Prepare for the mega traffic jam of the future. As cars become more and more available through on demand services we may see a tremendous rise in traffic. Up to 90% on some forecasts.
Some early indications of this can be seen in London, where the number of minicab licenced vehicles has surged in response to Uber - and is blamed for increasing traffic.
In an eventual autonomous future, the effective cost of convenient personal transport will plunge (labour is the majority of the cost) and people will inevitably substitute journeys from public transport (who doesn't want A to B private comfort?) causing an explosion in vehicle miles.
Beyond being a potential nuisance, there is some great news in here for those who offer service and repair of vehicles. Most of these services are mileage-linked in some way or another, in the future they can expect a tailwind of volume if this mileage increases.

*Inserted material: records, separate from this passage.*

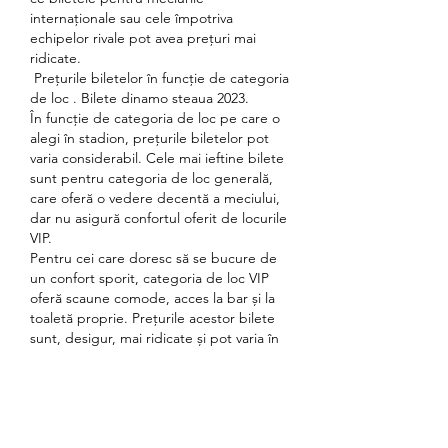
internaționale sau cele împotriva 
echipelor rivale pot avea prețuri mai 
ridicate.
 Prețurile biletelor în funcție de categoria 
de loc . Bilete dinamo steaua 2023.
În funcție de categoria de loc pe care o 
alegi în stadion, prețurile biletelor pot 
varia considerabil. Cele mai ieftine bilete 
sunt pentru categoria de loc generală, 
care oferă o vedere decentă a meciului, 
dar nu asigură confortul oferit de locurile 
VIP.
Pentru cei care doresc să se bucure de 
un confort sporit, categoria de loc VIP 
oferă scaune comode, acces la bar și la 
toaletă proprie. Prețurile acestor bilete 
sunt, desigur, mai ridicate și pot varia în 
funcție de meci.
 Cum să cumperi bilete . Bilete dinamo 
sepsi.
Pentru a cumpăra bilete la meciurile 
echipei Dinamo, există mai multe 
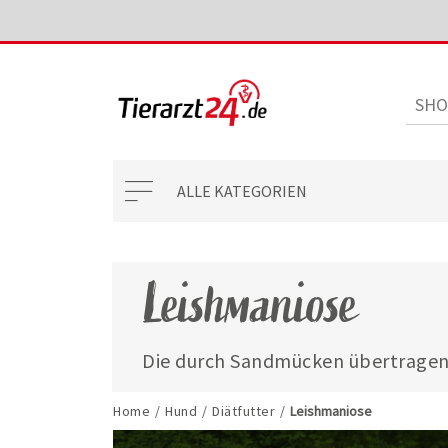
ALLE KATEGORIEN
Leishmaniose
Die durch Sandmücken übertragene
sich durch unterschiedliche Krankhe
Hautveränderungen oder Organschä
Home
/
Hund
/
Diätfutter
/
Leishmaniose
Diätfutter, das Ihren Hund neben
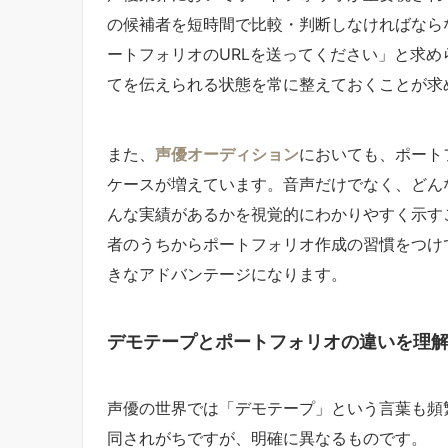
の候補者を短時間で比較・判断しなければなら
ートフォリオのURLを送ってください」と求め
てを伝えられる状態を常に整えておくことが求
また、
声優オーディション
においても、ポート
ケースが増えています。音声だけでなく、どん
んな実績があるかを視覚的にわかりやすく示す
者のうちからポートフォリオ作成の習慣をつけ
きなアドバンテージになります。
デモテープとポートフォリオの違いを理
声優の世界では「デモテープ」という言葉も頻
同されがちですが、明確に異なるものです。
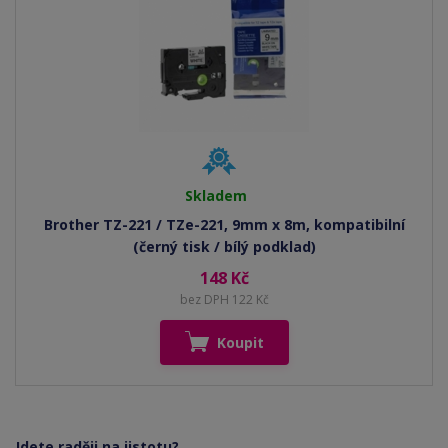
Skladem
Brother TZ-221 / TZe-221, 9mm x 8m, kompatibilní
(černý tisk / bílý podklad)
148 Kč
bez DPH 122 Kč
Koupit
Jdete raději na jistotu?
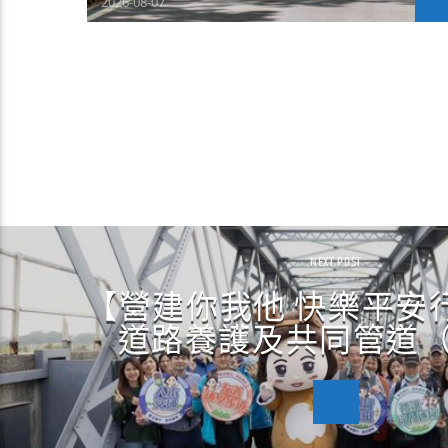
2026-08-07
NEXT POST
【營建你我他 快樂平安
道路養護及共同管道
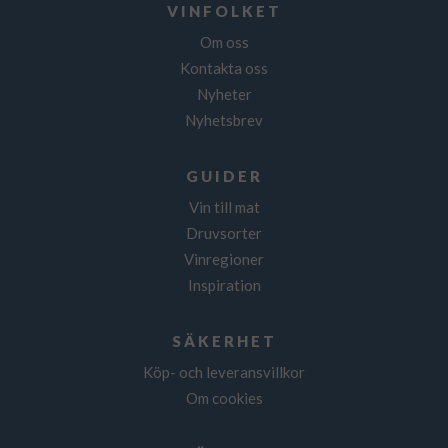
VINFOLKET
Om oss
Kontakta oss
Nyheter
Nyhetsbrev
GUIDER
Vin till mat
Druvsorter
Vinregioner
Inspiration
SÄKERHET
Köp- och leveransvillkor
Om cookies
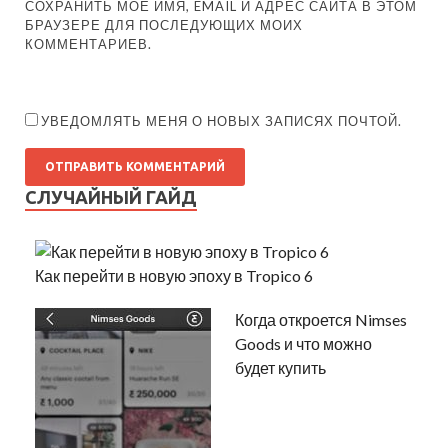
СОХРАНИТЬ МОЁ ИМЯ, EMAIL И АДРЕС САЙТА В ЭТОМ
БРАУЗЕРЕ ДЛЯ ПОСЛЕДУЮЩИХ МОИХ
КОММЕНТАРИЕВ.
УВЕДОМЛЯТЬ МЕНЯ О НОВЫХ ЗАПИСЯХ ПОЧТОЙ.
СЛУЧАЙНЫЙ ГАЙД
Как перейти в новую эпоху в Tropico 6
Когда откроется Nimses
Goods и что можно
будет купить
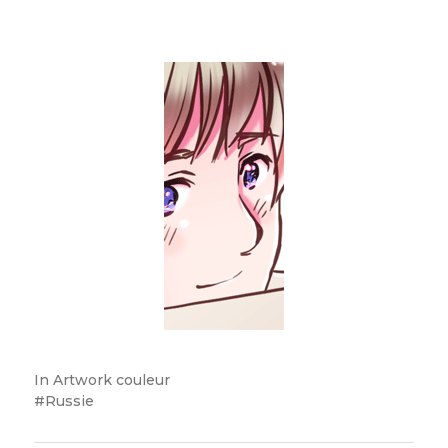
In
Artwork couleur
Russie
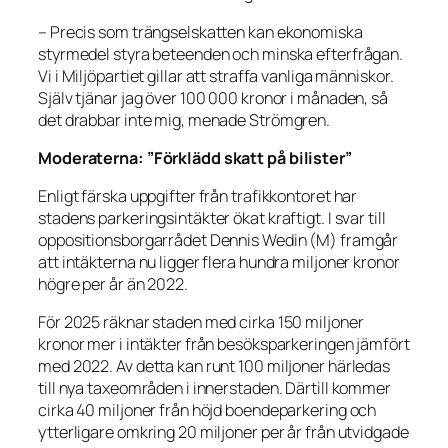
– Precis som trängselskatten kan ekonomiska
styrmedel styra beteenden och minska efterfrågan.
Vi i Miljöpartiet gillar att straffa vanliga människor.
Själv tjänar jag över 100 000 kronor i månaden, så
det drabbar inte mig, menade Strömgren.
Moderaterna: ”Förklädd skatt på bilister”
Enligt färska uppgifter från trafikkontoret har
stadens parkeringsintäkter ökat kraftigt. I svar till
oppositionsborgarrådet Dennis Wedin (M) framgår
att intäkterna nu ligger flera hundra miljoner kronor
högre per år än 2022.
För 2025 räknar staden med cirka 150 miljoner
kronor mer i intäkter från besöksparkeringen jämfört
med 2022. Av detta kan runt 100 miljoner härledas
till nya taxeområden i innerstaden. Därtill kommer
cirka 40 miljoner från höjd boendeparkering och
ytterligare omkring 20 miljoner per år från utvidgade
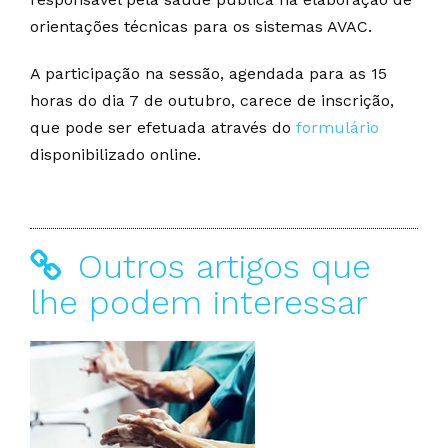
orientações técnicas para os sistemas AVAC.
A participação na sessão, agendada para as 15
horas do dia 7 de outubro, carece de inscrição,
que pode ser efetuada através do
formulário
disponibilizado online.
Outros artigos que
lhe podem interessar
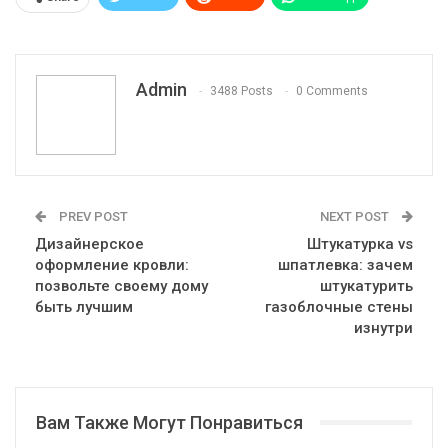
Pinterest
Эл. адрес
Telegram
VK
Viber
Print
OK.ru
Admin
3488 Posts
0 Comments
PREV POST
NEXT POST
Дизайнерское
Штукатурка vs
оформление кровли:
шпатлевка: зачем
позвольте своему дому
штукатурить
быть лучшим
газоблочные стены
изнутри
Вам Также Могут Понравиться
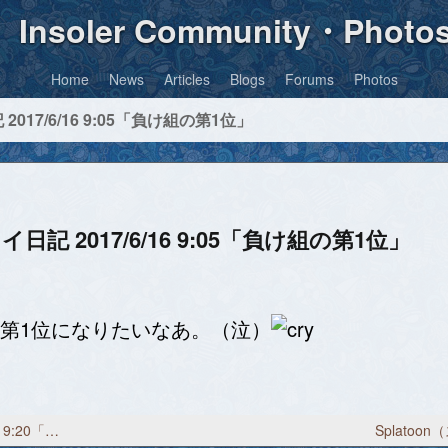
Insoler Community・Photo
Home
News
Articles
Blogs
Forums
Photos
017/6/16 9:05「負け組の第1位」
日記 2017/6/16 9:05「負け組の第1位」
第1位になりたいなあ。（泣）
Splatoon（スプラトゥーン）プレイ日記 2017/6/15 19:20「ハイカラニュース」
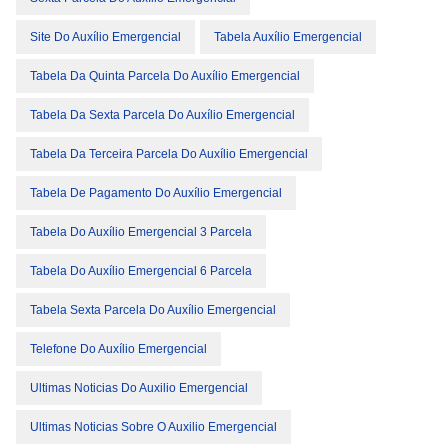
Site Do Auxílio Emergencial
Tabela Auxílio Emergencial
Tabela Da Quinta Parcela Do Auxílio Emergencial
Tabela Da Sexta Parcela Do Auxílio Emergencial
Tabela Da Terceira Parcela Do Auxílio Emergencial
Tabela De Pagamento Do Auxílio Emergencial
Tabela Do Auxílio Emergencial 3 Parcela
Tabela Do Auxílio Emergencial 6 Parcela
Tabela Sexta Parcela Do Auxílio Emergencial
Telefone Do Auxílio Emergencial
Ultimas Noticias Do Auxilio Emergencial
Ultimas Noticias Sobre O Auxilio Emergencial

Hopefully this will go some way to offsetting the erosion of value as they increasingly serve B2B service providers rather than higher margin consumers.
The opportunity here is to be the kind of scale network (or virtual network) needed to support advanced mobility services i.e. national scale and with consistent quality, high utilisation and efficiency.
Will the large dealer groups (e.g. Pendragon, Marshall) or servicing chains (Kwikfit, Halfords) reach sufficient consolidation to play this role, or will the prize go to companies that can command virtual networks e.g. fleet management and accident management companies?
falling ownership could well be accompanied by rising traffic because shared mobility services are more efficient and encourage higher use. City streets will in future have fewer cars parked on them but more objects in motion.